# Will they adjust.....



## L.West (Apr 26, 2013)

I just recently removed the gravel from my Oscar tank in order to make cleaning day more effective - don't like all the debris that can get caught in the gravel.

Anway, the oscar is of course pouting and seems to stare at his reflection in the bottom. I do have driftwood pieces in there but wasn't sure if he would eventually adjust or am I causing him too much stress with a bare bottom.

Here is recent picture of how the tank is set up.


----------



## FancyFish (Jul 22, 2015)

If the stand is open at the top, I would put some type of neutral patterned backing underneath the tank to diffuse his reflection.

This has worked for me and takes away some of the starkness of a bare bottom tank.


----------



## L.West (Apr 26, 2013)

I have glass tops on the tank and a mylar background on the back.


----------



## coralbandit (Jul 29, 2012)

I have always really wondered if the fish sees its own reflection?
I mean if you look straight down from top you can see through ,why wouldn't the fish?
Same for sides of tanks. I keep breeder tanks side by side and although you can't see through the sides from the front I KNOW the fish see each other....
Chester looks good!
I think he is wondering how to get into the stand!


----------



## L.West (Apr 26, 2013)

Hi CoralBandit - long time since I've talked with you.

I ended up scattering just a bit of gravel around to break up his line of sight. The whole purpose for removing the gravel is to make it easier for me to clean it more thoroughly.

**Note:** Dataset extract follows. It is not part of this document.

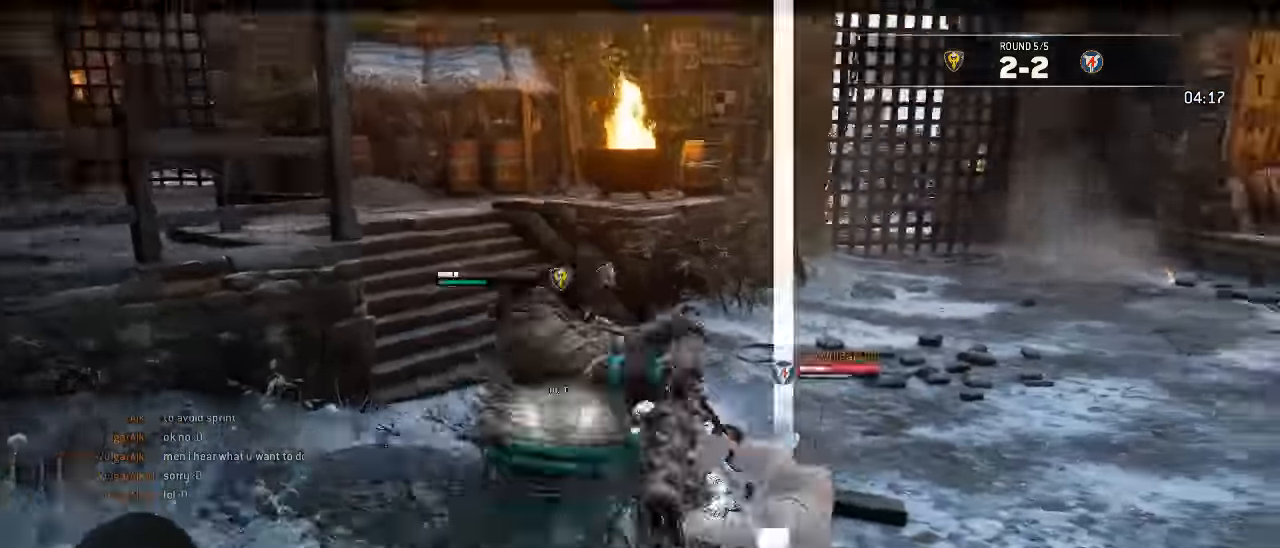
{"dt_ms": 500, "buttons": ["L2"], "left_stick": "up", "right_stick": "center"}
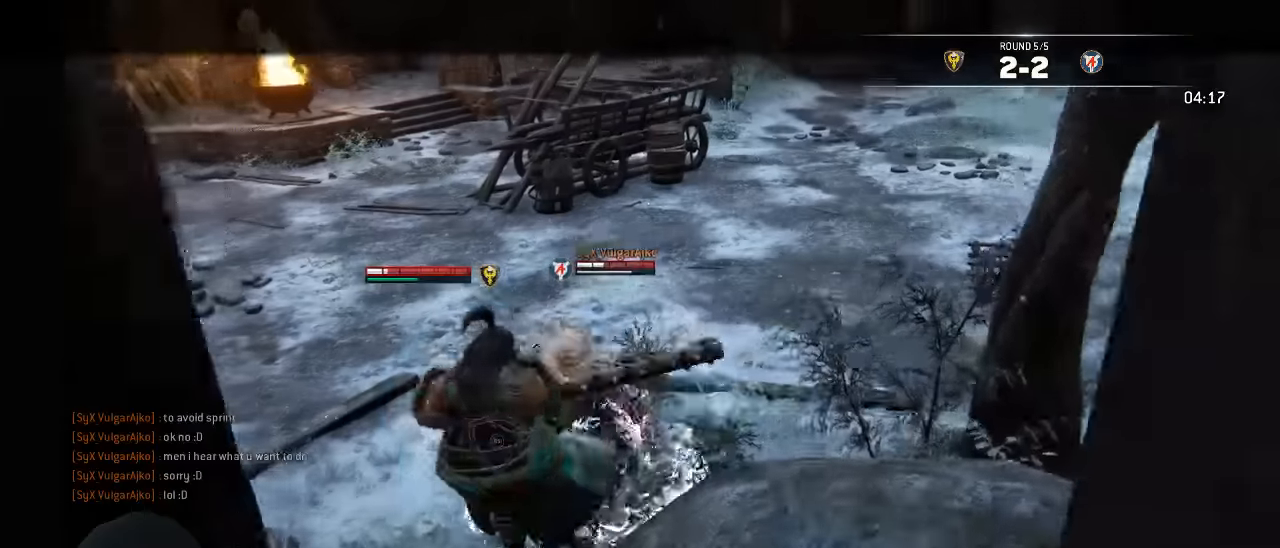
{"dt_ms": 1000, "buttons": ["L3"], "left_stick": "up", "right_stick": "center"}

Yes, Chester is so big and robust but such a drama queen. He is still acting like I'm a monster since I removed his gravel. Gotta love him.

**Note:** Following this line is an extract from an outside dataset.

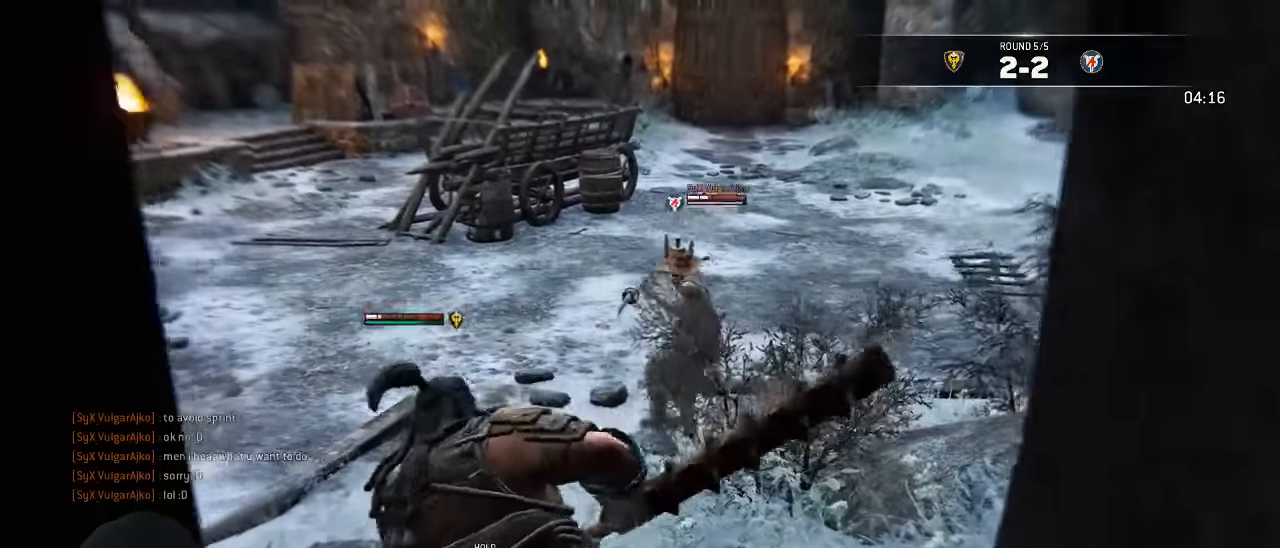
{"dt_ms": 500, "buttons": ["A", "L3"], "left_stick": "up", "right_stick": "center"}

Hope all is well with you.


----------



## coralbandit (Jul 29, 2012)

Hi Lorie! It has been a long time!
Chester looks Awesome!
You are too good to your fish!
You have always done it right with the fishes best interest first.
All is well and all my tanks and breeding projects keep me very busy.


----------



## L.West (Apr 26, 2013)

Thank you - I couldn't have done it without you holding my hand thru the first year or so. I've learned so much from you. I do pamper my baby Chester - which is why he is such a drama queen.

I only have him and then a small 10 gallon with a Betta in it. Life just becomes to busy to keep up with multiple tanks - at least for me.


----------